The Washington PostDemocracy Dies in Darkness

Most countries are against torture — but most have also been accused of it

Syrian opposition members call for an end to human rights abuses in Syria, including torture in prisons, on Human Rights Day in Beirut. The protesters demonstrated what they said were different methods of torture used in Syrian prisons. (Cynthia Karam/Reuters)

The Senate report on CIA interrogation methods, released Tuesday, put a renewed focus on the techniques of an agency that many critics accuse of having tortured detainees.

But the United States is far from the only country accused of torture. The following video and maps, all created before the release of the report, demonstrate that despite international conventions against it, torture appears to be widely used by many countries.

Nearly all countries have faced some kind of torture allegations

In 2012, Courtenay Conrad and Will Moore released an Ill-Treatment & Torture Data Collection Project, relying on Amnesty International data from 1995 to 2005. The data consists of all Amnesty allegations of torture and ill-treatment in that period and includes details of the alleged abuses.

Based on this data, Duke University postdoctoral associate Andreas Beger produced an interesting video that shows the evolution of torture allegations from 1995 to 2005. (Red: Systematic/Widespread/Routinely; Green: No Allegation).

On his blog, Beger wrote that "it looks like pretty much all major states engaged in torture at some point between 1995 and 2005." According to the data, only eight out of 151 states faced no Amnesty International allegations (New Zealand, Singapore, Qatar, Gabon, Benin, Finland, Uruguay and Costa Rica).

But the Amnesty allegations should not lead to any broad conclusions: They do not necessarily reflect the nature and severity of the specific acts, which would make an important difference in some cases. For instance, the United States and Syria appear in the same category most of the time (allegations of systematic torture), but the techniques they allegedly used differed widely.

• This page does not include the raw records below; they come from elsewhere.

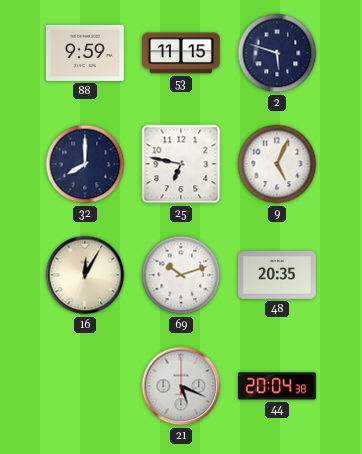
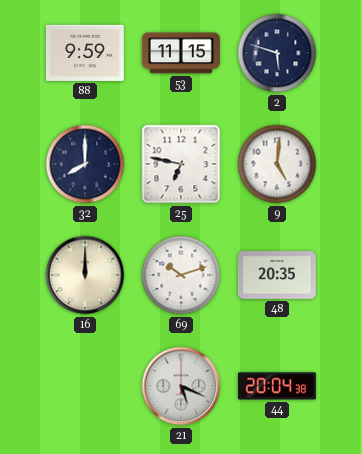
9: 5:04 -> 5:01
16: 12:05 -> 12:00
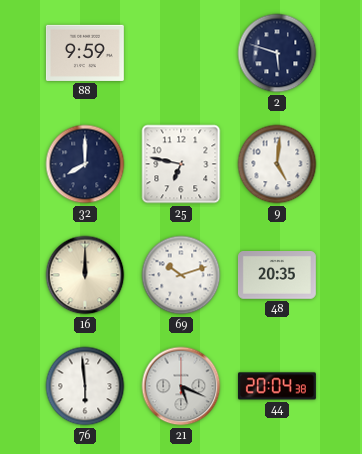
53: 11:15 -> none
76: none -> 5:59
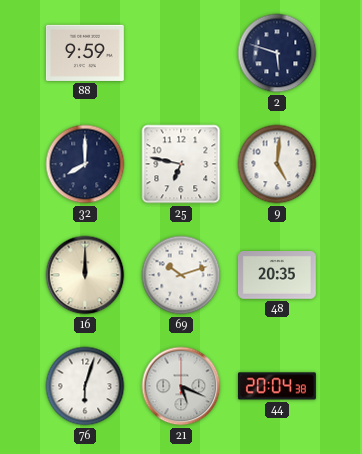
76: 5:59 -> 6:03
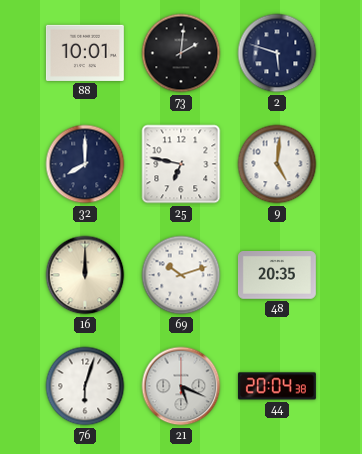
88: 9:59 -> 10:01
73: none -> 2:01
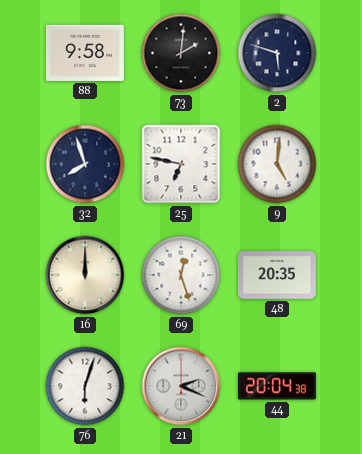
88: 10:01 -> 9:58
32: 8:00 -> 7:57
69: 10:12 -> 12:27
21: 5:19 -> 2:19
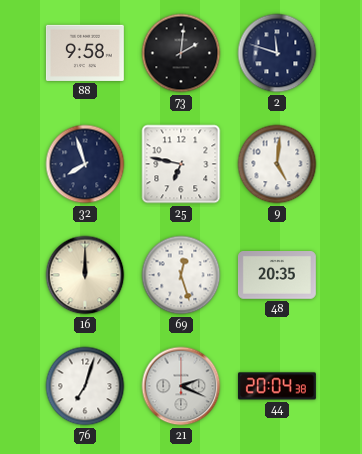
2: 5:48 -> 11:48
76: 6:03 -> 7:03
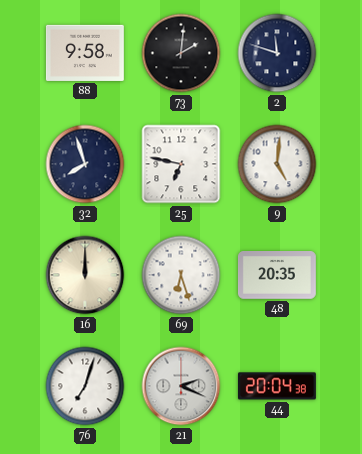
69: 12:27 -> 6:27
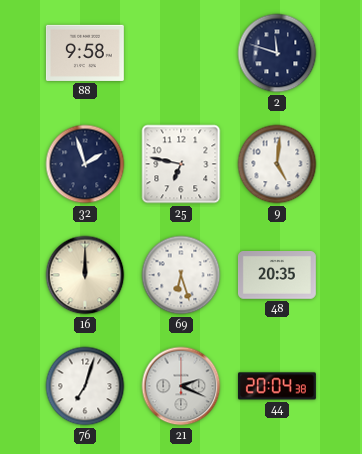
73: 2:01 -> none
32: 7:57 -> 1:57
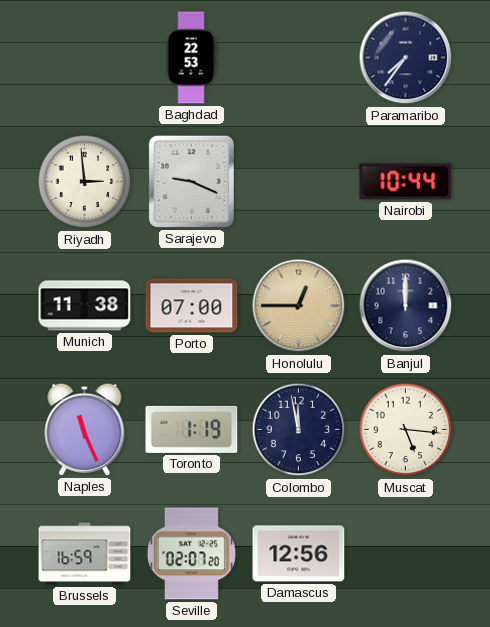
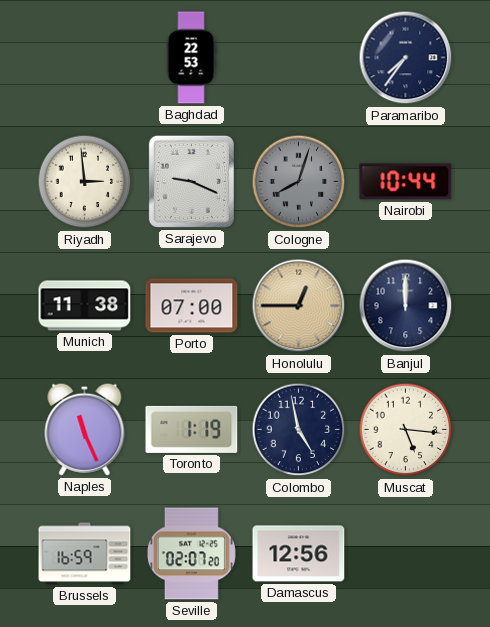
Cologne: none -> 8:03
Colombo: 11:58 -> 4:58
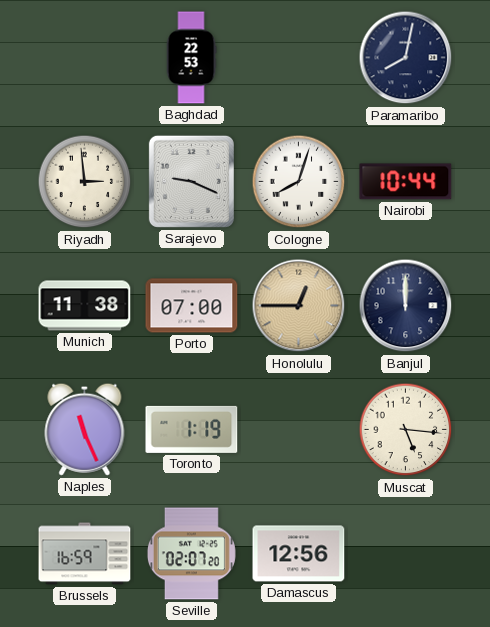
Paramaribo: 7:36 -> 8:02
Cologne dial: grey -> white
Colombo: 4:58 -> none
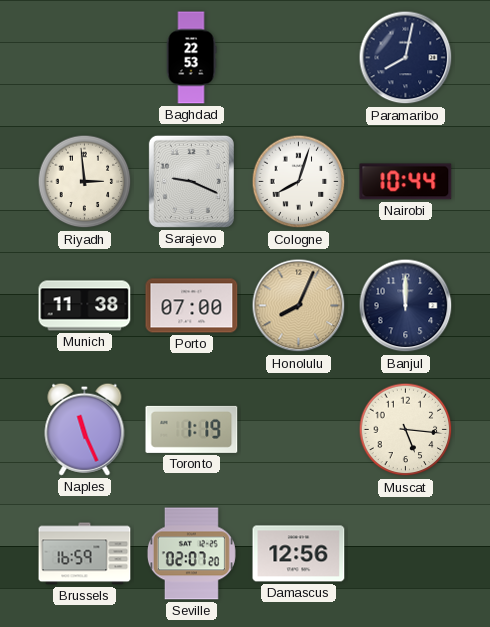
Honolulu: 12:45 -> 8:04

Other countries are described as having collaborated with the CIA or other agencies but not exercising enhanced interrogation techniques or employing torture.

These countries were alleged to have cooperated with the CIA 

According to a 2013 Open Society report, the countries marked in shades of red on this map participated in the CIA's extraordinary rendition and detention program. While some participating countries handed over detainees to the CIA, others interrogated suspects themselves or allowed CIA planes to use their airports.

Despite being accused of torture, most countries have signed and ratified a convention against it

The fact that nearly all countries have been accused of some form of torture in the past 20 years is particularly striking because the vast majority of them signed (166) and ratified (156) a U.N. Convention against Torture and Other Cruel, Inhuman or Degrading Treatment or Punishment, according to this map, which was last updated by the United Nations on Dec. 2. Fewer countries have ratified an Optional Protocol to the Convention, which would allow monitors to visit detention sites.

Why did nearly all countries ratify the treaty but allegedly violate it? Part of the explanation could be that it is easy to ratify a U.N. treaty and to disregard it afterward, because the United Nations lacks the power to enforce swift punishments, and some of the states accused of torture — such as Russia, China and the United States — are permanent members of the U.N. Security Council, which could enforce sanctions. And then there's the matter of definition: George W. Bush, for example, always refused to describe CIA interrogation techniques as torture when he was president.